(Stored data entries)

###

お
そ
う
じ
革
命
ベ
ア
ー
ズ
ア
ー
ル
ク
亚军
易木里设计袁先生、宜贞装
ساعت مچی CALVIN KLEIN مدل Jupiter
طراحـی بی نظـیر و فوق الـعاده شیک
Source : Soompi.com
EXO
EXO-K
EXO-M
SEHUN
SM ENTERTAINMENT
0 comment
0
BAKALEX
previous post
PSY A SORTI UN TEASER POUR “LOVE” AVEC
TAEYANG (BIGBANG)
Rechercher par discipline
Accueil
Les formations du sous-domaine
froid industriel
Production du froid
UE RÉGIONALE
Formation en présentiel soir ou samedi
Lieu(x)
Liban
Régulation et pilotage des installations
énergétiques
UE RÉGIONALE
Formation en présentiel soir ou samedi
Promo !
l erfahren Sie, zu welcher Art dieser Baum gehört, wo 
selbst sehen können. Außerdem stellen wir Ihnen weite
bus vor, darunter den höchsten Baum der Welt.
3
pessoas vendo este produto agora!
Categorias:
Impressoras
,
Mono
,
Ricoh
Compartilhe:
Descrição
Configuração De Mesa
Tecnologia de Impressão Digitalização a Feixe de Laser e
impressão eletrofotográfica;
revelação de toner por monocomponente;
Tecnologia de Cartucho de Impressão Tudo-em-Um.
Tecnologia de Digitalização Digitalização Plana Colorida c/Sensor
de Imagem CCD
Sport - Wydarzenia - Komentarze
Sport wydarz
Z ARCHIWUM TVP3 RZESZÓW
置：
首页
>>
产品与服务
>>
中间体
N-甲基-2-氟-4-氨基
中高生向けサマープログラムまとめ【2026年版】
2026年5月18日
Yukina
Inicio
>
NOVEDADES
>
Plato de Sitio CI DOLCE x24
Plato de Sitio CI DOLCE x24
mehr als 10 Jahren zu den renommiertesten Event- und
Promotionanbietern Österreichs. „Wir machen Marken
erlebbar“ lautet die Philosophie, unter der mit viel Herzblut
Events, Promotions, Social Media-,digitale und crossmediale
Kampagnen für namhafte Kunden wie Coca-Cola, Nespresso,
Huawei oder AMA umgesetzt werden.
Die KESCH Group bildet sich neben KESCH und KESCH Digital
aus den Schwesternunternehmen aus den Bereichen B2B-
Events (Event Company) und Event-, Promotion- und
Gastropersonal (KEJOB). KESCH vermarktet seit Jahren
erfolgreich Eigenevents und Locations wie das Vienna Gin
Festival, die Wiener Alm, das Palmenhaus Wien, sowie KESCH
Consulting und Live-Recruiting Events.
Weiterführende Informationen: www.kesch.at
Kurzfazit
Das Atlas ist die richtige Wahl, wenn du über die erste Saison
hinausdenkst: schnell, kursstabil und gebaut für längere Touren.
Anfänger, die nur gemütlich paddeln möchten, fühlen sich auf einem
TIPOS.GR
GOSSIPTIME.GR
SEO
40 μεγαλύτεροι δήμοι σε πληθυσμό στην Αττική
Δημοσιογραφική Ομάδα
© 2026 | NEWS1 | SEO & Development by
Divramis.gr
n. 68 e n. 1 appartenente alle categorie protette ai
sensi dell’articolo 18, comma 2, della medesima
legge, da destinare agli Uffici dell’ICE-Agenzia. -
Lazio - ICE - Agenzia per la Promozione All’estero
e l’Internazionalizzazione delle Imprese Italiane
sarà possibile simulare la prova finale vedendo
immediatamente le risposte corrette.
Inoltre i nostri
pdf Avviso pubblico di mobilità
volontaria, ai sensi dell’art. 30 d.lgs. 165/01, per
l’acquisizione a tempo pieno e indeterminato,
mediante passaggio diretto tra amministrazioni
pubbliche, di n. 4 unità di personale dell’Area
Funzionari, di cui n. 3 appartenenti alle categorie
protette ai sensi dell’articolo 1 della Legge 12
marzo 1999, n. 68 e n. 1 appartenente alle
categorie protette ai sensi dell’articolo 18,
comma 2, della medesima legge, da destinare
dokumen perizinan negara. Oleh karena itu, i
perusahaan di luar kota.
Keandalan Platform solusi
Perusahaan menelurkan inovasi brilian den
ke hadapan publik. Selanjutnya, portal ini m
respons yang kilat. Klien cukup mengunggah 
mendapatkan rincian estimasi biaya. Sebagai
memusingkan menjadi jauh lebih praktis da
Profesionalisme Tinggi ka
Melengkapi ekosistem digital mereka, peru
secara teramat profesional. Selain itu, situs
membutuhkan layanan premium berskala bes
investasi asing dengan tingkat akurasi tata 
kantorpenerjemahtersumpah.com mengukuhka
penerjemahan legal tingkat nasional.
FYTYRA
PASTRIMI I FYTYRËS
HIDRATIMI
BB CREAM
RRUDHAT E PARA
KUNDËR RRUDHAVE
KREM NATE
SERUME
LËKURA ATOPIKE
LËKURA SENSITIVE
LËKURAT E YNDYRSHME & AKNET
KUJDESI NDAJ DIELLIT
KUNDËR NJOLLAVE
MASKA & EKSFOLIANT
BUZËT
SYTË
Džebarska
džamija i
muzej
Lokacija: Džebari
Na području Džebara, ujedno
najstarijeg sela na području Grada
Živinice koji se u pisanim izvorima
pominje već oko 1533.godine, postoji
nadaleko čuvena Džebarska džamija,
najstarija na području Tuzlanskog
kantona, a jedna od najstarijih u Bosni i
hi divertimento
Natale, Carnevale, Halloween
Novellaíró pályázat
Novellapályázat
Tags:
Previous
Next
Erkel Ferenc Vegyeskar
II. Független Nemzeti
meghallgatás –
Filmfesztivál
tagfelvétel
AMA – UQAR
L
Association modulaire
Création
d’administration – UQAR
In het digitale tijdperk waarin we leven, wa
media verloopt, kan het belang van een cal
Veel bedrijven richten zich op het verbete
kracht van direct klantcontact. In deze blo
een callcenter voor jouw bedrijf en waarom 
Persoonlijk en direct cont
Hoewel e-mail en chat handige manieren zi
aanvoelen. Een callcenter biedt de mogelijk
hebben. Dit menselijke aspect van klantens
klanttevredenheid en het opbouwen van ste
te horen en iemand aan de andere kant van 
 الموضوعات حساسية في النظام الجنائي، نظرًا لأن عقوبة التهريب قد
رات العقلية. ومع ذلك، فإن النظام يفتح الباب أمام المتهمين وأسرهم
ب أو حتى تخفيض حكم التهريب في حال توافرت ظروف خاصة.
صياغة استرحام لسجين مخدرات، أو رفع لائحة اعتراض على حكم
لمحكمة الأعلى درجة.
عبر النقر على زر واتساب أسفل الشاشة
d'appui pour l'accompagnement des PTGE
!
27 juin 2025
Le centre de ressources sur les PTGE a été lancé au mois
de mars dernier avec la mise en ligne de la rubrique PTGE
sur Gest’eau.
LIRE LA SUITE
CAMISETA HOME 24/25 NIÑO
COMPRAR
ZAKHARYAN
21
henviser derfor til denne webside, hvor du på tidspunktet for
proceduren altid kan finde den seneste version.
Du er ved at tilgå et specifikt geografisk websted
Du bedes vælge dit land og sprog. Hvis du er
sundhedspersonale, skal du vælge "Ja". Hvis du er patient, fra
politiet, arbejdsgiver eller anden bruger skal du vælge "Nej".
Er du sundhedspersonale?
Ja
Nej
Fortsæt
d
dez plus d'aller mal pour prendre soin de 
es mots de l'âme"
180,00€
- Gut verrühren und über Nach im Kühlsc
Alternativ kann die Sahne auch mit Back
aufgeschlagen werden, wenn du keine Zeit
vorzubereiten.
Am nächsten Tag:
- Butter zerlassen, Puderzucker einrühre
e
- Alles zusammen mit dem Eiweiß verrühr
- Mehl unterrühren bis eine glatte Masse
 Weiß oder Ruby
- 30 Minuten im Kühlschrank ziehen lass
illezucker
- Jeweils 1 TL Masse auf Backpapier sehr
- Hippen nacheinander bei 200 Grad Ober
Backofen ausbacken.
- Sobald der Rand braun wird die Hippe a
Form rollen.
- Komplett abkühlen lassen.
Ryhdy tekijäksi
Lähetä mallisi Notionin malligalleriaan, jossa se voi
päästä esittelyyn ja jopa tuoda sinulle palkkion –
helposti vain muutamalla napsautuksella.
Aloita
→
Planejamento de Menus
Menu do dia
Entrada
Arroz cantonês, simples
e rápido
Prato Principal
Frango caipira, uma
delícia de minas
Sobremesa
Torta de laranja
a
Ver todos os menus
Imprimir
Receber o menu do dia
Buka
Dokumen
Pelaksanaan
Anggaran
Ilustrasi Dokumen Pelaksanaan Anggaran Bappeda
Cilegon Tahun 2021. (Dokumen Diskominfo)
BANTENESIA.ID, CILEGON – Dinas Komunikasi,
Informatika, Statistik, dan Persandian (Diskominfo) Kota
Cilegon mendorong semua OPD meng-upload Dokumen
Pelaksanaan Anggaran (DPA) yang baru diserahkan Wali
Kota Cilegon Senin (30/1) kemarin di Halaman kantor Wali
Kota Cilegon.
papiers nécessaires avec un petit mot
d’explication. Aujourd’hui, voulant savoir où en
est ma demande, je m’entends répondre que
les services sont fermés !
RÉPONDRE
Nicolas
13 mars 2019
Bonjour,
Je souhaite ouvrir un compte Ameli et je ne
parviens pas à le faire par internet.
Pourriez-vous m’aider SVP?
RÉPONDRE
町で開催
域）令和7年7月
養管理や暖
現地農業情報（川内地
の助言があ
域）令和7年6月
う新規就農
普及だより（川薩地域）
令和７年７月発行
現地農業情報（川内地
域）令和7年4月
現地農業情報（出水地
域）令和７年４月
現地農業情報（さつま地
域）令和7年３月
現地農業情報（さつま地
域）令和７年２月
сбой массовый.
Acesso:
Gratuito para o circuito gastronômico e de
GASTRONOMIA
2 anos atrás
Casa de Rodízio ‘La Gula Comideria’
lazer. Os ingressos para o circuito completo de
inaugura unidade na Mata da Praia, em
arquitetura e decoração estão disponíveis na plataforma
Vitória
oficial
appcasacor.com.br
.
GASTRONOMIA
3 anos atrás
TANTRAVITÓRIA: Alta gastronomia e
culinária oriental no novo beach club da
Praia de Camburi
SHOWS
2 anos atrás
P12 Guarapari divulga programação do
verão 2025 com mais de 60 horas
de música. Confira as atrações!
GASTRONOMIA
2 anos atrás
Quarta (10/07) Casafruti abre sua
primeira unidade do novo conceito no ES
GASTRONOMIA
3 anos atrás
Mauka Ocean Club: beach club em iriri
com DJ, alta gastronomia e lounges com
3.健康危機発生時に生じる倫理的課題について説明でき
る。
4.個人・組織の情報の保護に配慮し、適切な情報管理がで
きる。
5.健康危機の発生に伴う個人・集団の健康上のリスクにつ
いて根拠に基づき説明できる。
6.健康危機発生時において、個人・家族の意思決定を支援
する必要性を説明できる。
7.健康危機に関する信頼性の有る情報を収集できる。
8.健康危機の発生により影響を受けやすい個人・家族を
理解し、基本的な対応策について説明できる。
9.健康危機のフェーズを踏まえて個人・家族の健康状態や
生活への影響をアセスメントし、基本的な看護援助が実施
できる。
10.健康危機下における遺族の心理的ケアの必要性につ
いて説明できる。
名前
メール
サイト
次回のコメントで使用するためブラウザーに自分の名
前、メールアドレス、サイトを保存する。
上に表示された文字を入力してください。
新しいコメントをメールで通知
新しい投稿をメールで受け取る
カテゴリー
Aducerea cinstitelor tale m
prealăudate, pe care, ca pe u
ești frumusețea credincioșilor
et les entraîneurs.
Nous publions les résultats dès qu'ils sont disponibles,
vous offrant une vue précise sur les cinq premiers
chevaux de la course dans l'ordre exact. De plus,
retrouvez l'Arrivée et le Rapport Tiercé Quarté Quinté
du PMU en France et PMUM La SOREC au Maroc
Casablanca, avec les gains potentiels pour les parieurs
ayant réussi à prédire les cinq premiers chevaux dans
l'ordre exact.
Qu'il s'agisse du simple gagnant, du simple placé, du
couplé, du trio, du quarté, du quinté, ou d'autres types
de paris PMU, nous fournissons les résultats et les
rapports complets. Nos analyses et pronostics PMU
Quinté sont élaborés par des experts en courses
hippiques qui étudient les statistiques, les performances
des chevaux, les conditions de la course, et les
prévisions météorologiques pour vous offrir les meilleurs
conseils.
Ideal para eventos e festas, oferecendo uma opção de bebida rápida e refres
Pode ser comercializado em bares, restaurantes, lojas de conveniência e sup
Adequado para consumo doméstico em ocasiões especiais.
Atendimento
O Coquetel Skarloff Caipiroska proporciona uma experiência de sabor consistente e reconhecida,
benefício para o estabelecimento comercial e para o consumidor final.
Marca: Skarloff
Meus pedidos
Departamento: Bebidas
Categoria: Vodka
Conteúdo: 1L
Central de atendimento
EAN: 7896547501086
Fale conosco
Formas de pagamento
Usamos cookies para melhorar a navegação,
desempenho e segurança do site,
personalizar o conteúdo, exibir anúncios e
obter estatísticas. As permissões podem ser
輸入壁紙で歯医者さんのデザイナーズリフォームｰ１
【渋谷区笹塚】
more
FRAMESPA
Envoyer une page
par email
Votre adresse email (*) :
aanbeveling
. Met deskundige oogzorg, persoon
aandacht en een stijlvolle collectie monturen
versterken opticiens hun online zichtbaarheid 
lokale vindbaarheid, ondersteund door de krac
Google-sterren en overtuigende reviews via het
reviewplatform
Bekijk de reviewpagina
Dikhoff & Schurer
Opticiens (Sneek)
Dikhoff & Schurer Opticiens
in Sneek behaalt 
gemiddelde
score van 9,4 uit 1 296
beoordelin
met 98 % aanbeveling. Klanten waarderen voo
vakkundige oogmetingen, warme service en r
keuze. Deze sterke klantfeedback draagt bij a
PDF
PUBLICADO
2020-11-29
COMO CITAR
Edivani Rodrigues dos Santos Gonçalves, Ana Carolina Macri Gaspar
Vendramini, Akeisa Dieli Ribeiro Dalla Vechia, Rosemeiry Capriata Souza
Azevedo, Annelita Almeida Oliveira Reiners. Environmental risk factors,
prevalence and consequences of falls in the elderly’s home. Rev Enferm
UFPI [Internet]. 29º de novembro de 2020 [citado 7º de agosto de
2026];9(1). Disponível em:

###

• **Exercise brief**: Tally the lines of the records above that contain the word "oder". Give only the total.

• **Solved problem**: 2